• WHAT IS EXPECTED:
Your output should be the line that contains "58 53 50.85" and all lines after it in the records, retyped exactly through the last one.

• Stored data entries:
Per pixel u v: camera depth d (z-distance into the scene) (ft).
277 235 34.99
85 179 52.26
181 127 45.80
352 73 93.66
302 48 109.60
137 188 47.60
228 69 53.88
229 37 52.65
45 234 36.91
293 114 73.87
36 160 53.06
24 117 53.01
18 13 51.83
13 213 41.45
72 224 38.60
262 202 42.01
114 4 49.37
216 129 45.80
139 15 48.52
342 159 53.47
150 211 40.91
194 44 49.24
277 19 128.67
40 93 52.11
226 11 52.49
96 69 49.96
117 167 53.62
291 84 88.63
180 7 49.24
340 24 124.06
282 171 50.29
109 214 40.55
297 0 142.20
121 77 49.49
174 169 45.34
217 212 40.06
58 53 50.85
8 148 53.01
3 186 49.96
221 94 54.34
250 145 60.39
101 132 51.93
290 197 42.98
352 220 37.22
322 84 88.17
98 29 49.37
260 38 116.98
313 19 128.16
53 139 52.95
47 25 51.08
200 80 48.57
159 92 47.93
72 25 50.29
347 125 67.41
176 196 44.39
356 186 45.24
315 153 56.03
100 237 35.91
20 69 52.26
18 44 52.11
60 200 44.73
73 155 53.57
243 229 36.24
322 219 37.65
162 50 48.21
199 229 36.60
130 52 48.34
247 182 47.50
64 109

• PROBLEM SOLUTION:
58 53 50.85
8 148 53.01
3 186 49.96
221 94 54.34
250 145 60.39
101 132 51.93
290 197 42.98
352 220 37.22
322 84 88.17
98 29 49.37
260 38 116.98
313 19 128.16
53 139 52.95
47 25 51.08
200 80 48.57
159 92 47.93
72 25 50.29
347 125 67.41
176 196 44.39
356 186 45.24
315 153 56.03
100 237 35.91
20 69 52.26
18 44 52.11
60 200 44.73
73 155 53.57
243 229 36.24
322 219 37.65
162 50 48.21
199 229 36.60
130 52 48.34
247 182 47.50
64 109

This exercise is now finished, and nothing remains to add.